In his classic novel “The Grapes of Wrath,” John Steinbeck called it the "Mother Road," carrying farm families from the Dust Bowl to California. Route 66 also has been called Will Rogers Highway and the Main Street of America.
Many sections of Route 66 became Interstate 55 by the end of 1956. By 1977, it was deemed obsolete in Illinois, as much had been replaced by I- 55. The last sign was removed on Jan. 17, 1977. In 1984, Interstate 40 bypassed the last stretch in Arizona. The entire road was decommissioned on June 27, 1985, the website states.
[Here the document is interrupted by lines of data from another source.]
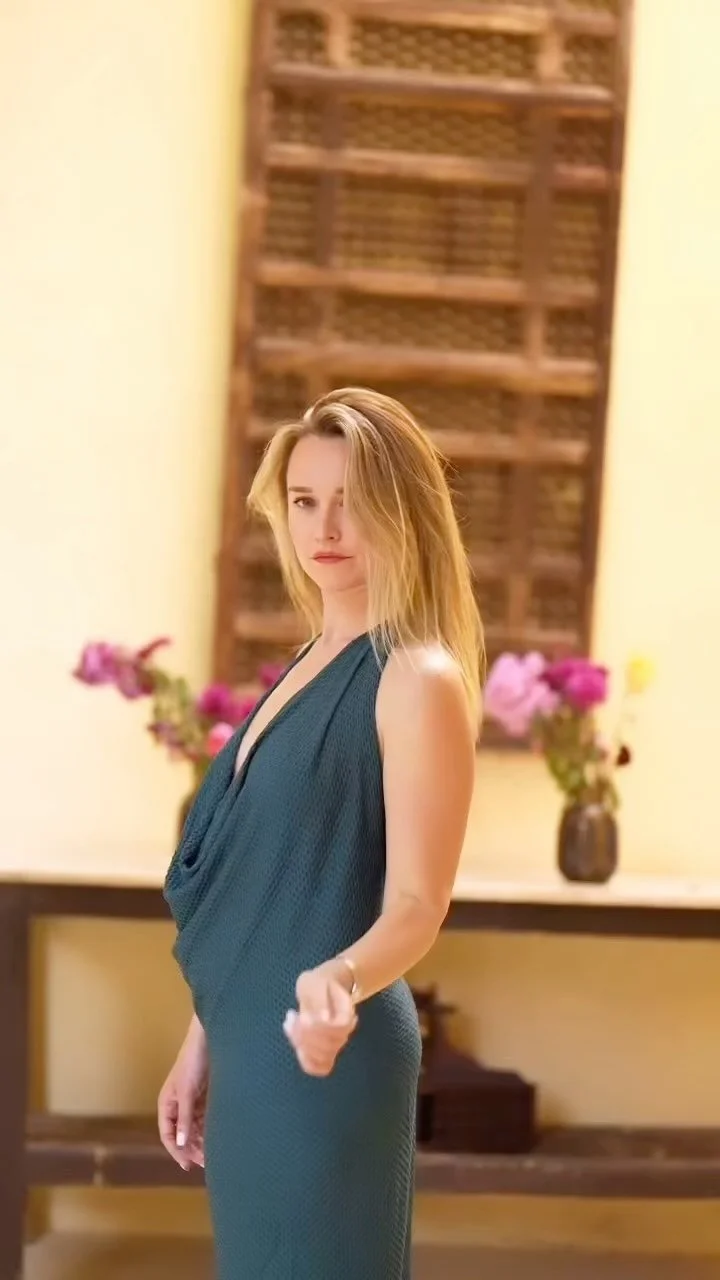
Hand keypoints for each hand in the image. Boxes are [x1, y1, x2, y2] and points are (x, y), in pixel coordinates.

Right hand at [157, 1017, 207, 1170]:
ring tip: (214, 1155)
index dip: (176, 1151)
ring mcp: (192, 1103)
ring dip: (202, 1141)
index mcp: (167, 1104)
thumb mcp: (186, 1092)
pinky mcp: (205, 1098)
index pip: (168, 1134)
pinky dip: (209, 1130)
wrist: (208, 1040)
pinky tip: (218, 1139)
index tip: (187, 1165)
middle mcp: (178, 1106)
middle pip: (182, 1134)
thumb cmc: (192, 1063)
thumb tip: (181, 1144)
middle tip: (205, 1163)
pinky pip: (205, 1120)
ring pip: (195, 1129)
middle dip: (191, 1149)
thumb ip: (185, 1118)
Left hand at [283, 962, 357, 1076]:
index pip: (341, 1027)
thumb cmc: (318, 983)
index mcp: (347, 1011)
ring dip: (303, 1045)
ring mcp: (336, 1043)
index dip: (321, 1027)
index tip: (303, 1016)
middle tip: (291, 1017)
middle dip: (306, 1035)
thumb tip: (324, 1018)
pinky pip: (320, 1067)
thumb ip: (318, 997)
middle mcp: (345, 1031)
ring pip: (325, 1056)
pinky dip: (307, 1061)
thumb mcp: (314, 982)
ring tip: (289, 1024)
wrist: (322, 986)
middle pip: (332, 1044)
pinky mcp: (326, 1052)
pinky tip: (296, 1045)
Landmarks along the way include the art-deco U-Drop Inn and a restored Magnolia gas station in Shamrock, Texas; teepee-shaped motels in Holbrook, Ariz., and San Bernardino, Calif.; a restored Kan-O-Tex gas station in Galena, Kan.; the Blue Whale of Catoosa, Okla.; and 10 spray-painted Cadillacs buried face down at Cadillac Ranch in Amarillo, Texas.
The road was immortalized by the song “(Get Your Kicks on) Route 66,” written by Bobby Troup and sung by Nat King Cole, Chuck Berry, the Rolling Stones and others. A CBS television show aired from October 1960 to March 1964 and starred Martin Milner and George Maharis as two friends traveling the country in a Corvette and seeking adventure, according to the Internet Movie Data Base. Glenn Corbett eventually replaced Maharis.